About the artwork
I call these works Line Paintings.
I initially draw from live models, asked to repeatedly
collapse on a small platform. Little or no direction is given other than that.
These drawings are done very quickly, without erasing, normally from left to right, looking mostly at the model and rarely glancing down at the paper.
They are exercises in observation wich push my ability to stay concentrated. I look at what I am drawing as a collection of connected lines, making up components of the figure.
The proces is comparable to rock climbing, as one handhold on a rock face leads to the next, one line or shape depends exclusively on the one attached to it. One false move or a break in concentration and the drawing is over.
From those sessions I choose drawings that hold a
particular power or intrigue for me, gestures that are both intimate and accesible, allowing for the personal interpretation of the viewer.
The surface of the wooden panel is covered with a base of black accrylic paint followed by a layer of modeling paste, leveled with a long straight edge and insised into while both layers are still wet.
The thikness of the paste and various implements used to insise into the wet surface turn drawing into a semi-sculptural process, where physical line quality and surface texture are as important as the drawing itself.
If the drawing doesnt work, the surface is scraped clean and the entire process is repeated.
Unlike in rock climbing I am able to pick myself up, off the ground, and draw again
Adam Markovic is an American artist born in Chicago in 1972.

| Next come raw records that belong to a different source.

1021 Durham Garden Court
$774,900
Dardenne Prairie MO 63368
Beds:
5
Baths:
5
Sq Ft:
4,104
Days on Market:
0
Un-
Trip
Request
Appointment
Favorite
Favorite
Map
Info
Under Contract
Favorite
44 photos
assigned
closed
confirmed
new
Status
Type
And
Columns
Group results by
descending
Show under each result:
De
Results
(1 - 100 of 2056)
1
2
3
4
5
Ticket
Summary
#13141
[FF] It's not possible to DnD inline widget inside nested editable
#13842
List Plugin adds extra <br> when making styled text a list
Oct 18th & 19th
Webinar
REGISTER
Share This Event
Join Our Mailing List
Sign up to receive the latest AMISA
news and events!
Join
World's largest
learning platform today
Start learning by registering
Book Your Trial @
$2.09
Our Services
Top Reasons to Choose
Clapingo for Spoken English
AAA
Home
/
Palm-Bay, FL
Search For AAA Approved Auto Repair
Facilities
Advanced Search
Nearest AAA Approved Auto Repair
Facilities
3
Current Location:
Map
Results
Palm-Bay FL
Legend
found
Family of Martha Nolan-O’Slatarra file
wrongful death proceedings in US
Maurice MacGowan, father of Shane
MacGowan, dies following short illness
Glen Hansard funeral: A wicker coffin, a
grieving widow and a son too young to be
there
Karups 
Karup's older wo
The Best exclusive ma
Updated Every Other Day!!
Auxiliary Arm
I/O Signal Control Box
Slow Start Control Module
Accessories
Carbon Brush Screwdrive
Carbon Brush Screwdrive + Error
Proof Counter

After attending the Northeast Missouri State University where he received an education in Fine Art he moved to New York to pursue a career in painting. Here he co-owned and operated a Fine Art material store. Here Markovic produced hand-made materials for local artists based on traditional recipes derived from techniques used in creating the Old Masters.

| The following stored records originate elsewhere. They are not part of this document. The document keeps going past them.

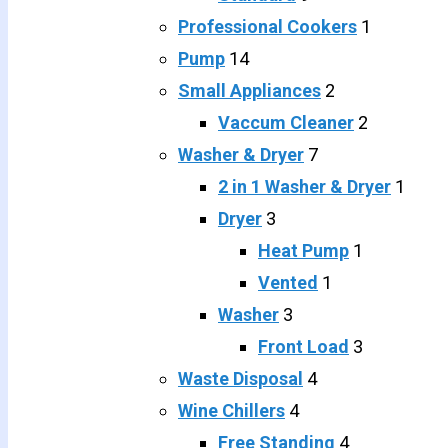
Professional Cookers
1
Pump
14
Small Appliances
2
Vaccum Cleaner
2
Washer & Dryer
7
2 in 1 Washer & Dryer
1
Dryer
3
Heat Pump
1
Vented
1
Washer
3
Front Load
3
Waste Disposal
4
Wine Chillers
4
Free Standing
4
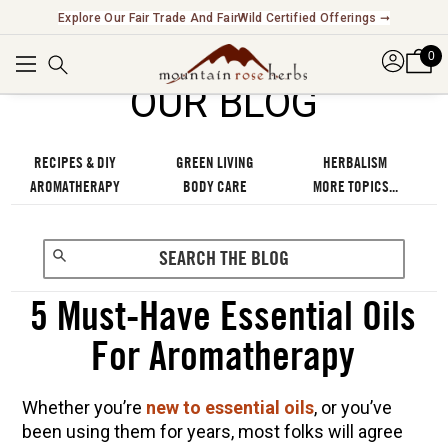
Explore Our Fair Trade And FairWild Certified Offerings ➞
0
OUR BLOG
RECIPES & DIY
GREEN LIVING
HERBALISM
AROMATHERAPY
BODY CARE
MORE TOPICS...
5 Must-Have Essential Oils
For Aromatherapy
Whether you’re
new to essential oils
, or you’ve
been using them for years, most folks will agree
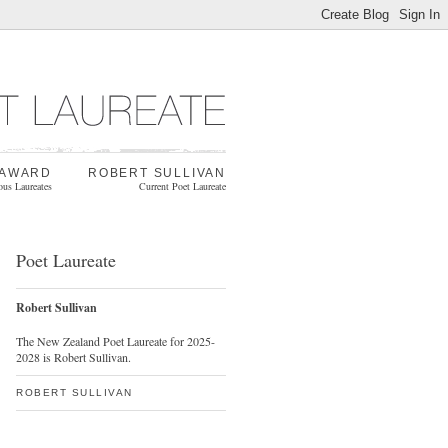
 AWARD
ROBERT SULLIVAN
ous Laureates
Current Poet Laureate
Poet Laureate
Robert Sullivan
The New Zealand Poet Laureate for 2025-
2028 is Robert Sullivan.
ROBERT SULLIVAN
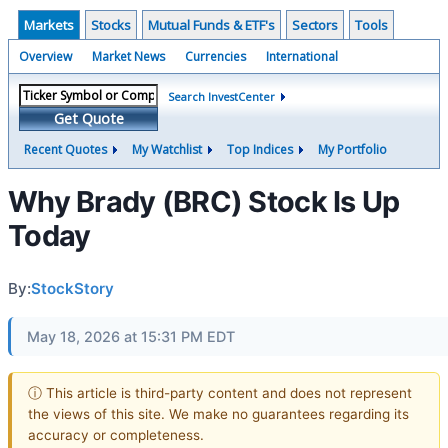
Markets
Stocks
Mutual Funds & ETF's
Sectors
Tools
Overview
Market News
Currencies
International
Search InvestCenter
Get Quote
Recent Quotes
My Watchlist
Top Indices
My Portfolio
Why Brady (BRC) Stock Is Up
Today
By:
StockStory
May 18, 2026 at 15:31 PM EDT
ⓘ This article is third-party content and does not represent
the views of this site. We make no guarantees regarding its
accuracy or completeness.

In 2000 Markovic moved to Florence, Italy where he studied at the Charles Cecil Studios. At this institute he was given a curriculum modeled after the major Realist ateliers of the 17th and 19th century. He later became a studio assistant at the Studio. After some training he began teaching drawing, composition and the principles of the “sight-size” method.
In 2003 Markovic returned to New York where he opened “Oil and Wood”, a woodworking atelier. Here he designed and built bespoke furniture pieces which can be found in several private collections throughout New York.
In 2008 he moved back to Florence where he founded “Studio Santo Spirito”, located in the artisan quarter of Santo Spirito, focused on teaching fundamental drawing and painting techniques.
Markovic currently works and lives in Montreal, Canada. His work is represented by galleries in Italy, Belgium, Luxemburg and Canada.